Human hepatitis B virus X protein augments the DNA binding of nuclear factor for IL-6 through its basic-leucine zipper domain.

作者信息

Ohno H, Kaneko S, Lin Y, Kobayashi K, Murakami S

机构信息

First Department of Internal Medicine, Faculty of Medicine, Kanazawa University, Ishikawa, Japan.

出版信息

J Med Virol. 1999 May;58(1):11-8. doi: 10.1002/(sici)1096-9071(199905)58:1<11::aid-jmv2>3.0.co;2-h.
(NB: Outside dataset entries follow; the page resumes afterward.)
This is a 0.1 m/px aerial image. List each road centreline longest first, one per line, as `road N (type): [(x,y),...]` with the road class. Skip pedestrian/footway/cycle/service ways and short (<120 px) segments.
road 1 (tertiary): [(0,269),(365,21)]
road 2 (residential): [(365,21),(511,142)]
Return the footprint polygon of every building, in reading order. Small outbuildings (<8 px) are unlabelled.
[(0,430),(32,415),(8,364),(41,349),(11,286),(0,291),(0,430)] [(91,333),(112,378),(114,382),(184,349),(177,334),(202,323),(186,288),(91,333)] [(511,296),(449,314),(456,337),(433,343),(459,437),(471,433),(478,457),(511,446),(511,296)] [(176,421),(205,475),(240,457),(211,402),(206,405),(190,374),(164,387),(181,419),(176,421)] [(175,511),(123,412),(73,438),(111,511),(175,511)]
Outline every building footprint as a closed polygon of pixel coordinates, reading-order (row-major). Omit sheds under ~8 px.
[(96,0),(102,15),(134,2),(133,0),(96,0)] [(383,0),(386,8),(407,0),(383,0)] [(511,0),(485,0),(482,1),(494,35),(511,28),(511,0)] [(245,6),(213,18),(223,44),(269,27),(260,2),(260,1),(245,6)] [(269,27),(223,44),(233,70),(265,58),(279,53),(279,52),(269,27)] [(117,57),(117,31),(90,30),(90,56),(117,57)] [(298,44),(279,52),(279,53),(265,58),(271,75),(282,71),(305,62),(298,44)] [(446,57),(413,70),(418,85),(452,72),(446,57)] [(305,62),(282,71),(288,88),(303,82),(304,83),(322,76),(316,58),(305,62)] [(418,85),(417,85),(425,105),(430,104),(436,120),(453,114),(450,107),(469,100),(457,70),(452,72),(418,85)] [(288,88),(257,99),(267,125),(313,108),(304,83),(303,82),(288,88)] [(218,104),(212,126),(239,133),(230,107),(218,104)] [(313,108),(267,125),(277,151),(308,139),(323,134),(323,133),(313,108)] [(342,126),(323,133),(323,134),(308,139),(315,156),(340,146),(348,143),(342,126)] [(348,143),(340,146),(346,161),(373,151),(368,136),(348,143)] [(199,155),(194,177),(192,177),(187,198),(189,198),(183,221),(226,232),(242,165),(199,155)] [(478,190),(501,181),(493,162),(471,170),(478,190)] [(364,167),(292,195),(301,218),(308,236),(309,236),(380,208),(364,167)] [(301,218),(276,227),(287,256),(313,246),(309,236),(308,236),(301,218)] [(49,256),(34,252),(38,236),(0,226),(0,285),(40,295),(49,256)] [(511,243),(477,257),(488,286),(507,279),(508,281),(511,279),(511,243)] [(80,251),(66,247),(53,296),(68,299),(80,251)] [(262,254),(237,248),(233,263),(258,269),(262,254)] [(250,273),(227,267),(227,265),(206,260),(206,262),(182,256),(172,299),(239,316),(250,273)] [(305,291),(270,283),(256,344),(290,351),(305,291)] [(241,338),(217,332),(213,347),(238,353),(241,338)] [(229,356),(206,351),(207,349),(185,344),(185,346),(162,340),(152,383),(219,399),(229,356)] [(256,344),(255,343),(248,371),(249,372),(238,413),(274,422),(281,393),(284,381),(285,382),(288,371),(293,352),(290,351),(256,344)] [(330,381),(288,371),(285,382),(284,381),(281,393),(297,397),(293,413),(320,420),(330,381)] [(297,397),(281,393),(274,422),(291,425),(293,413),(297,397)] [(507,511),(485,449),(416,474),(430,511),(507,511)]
DOI:10.1002/(sici)1096-9071(199905)58:1<11::aid-jmv2>3.0.co;2-h
PMID:10223540
Abstract

The X gene product of human hepatitis B virus, HBx, transactivates the expression of viral and cellular genes through a wide variety of cis elements, including the nuclear factor for IL-6 (NF-IL6) binding sites, although HBx does not appear to bind DNA directly. We previously reported that HBx transactivated the interleukin 8 promoter through NF-kappaB binding site and C/EBP-like binding site (NF-IL6 binding site). In this study, the interactions were examined between NF-IL6 and HBx using recombinant proteins. In a DNA-protein binding assay, the formation of a specific complex between NF-IL6 and a DNA probe harboring an NF-IL6 binding site was increased by the addition of either the full or the C-terminal 104 amino acids of HBx. A direct protein-protein binding assay (far-Western blot) revealed the direct interaction between the C-terminal 104 amino acids of HBx and the basic region-leucine zipper domain of NF-IL6. These results indicate that HBx alters the DNA-binding affinity of NF-IL6 through the direct interaction between the C-terminal domain of HBx and the basic region-leucine zipper domain of NF-IL6.

摘要

人类乙型肝炎病毒的X基因产物HBx,可通过多种顺式元件激活病毒和细胞基因的表达,这些元件包括白细胞介素6的核因子(NF-IL6)结合位点,尽管HBx似乎并不直接结合DNA。我们先前报道过,HBx通过NF-κB结合位点和C/EBP样结合位点(NF-IL6结合位点)激活白细胞介素8启动子。在本研究中,使用重组蛋白检测了NF-IL6与HBx之间的相互作用。在DNA-蛋白质结合试验中,通过添加HBx的全长或C端104个氨基酸,NF-IL6与携带NF-IL6结合位点的DNA探针之间特异性复合物的形成增加。直接蛋白质-蛋白质结合试验(远缘蛋白质印迹法)揭示了HBx的C端104个氨基酸与NF-IL6的碱性区域-亮氨酸拉链结构域之间的直接相互作用。这些结果表明,HBx通过HBx的C端结构域与NF-IL6的碱性区域-亮氨酸拉链结构域之间的直接相互作用,改变了NF-IL6的DNA结合亲和力。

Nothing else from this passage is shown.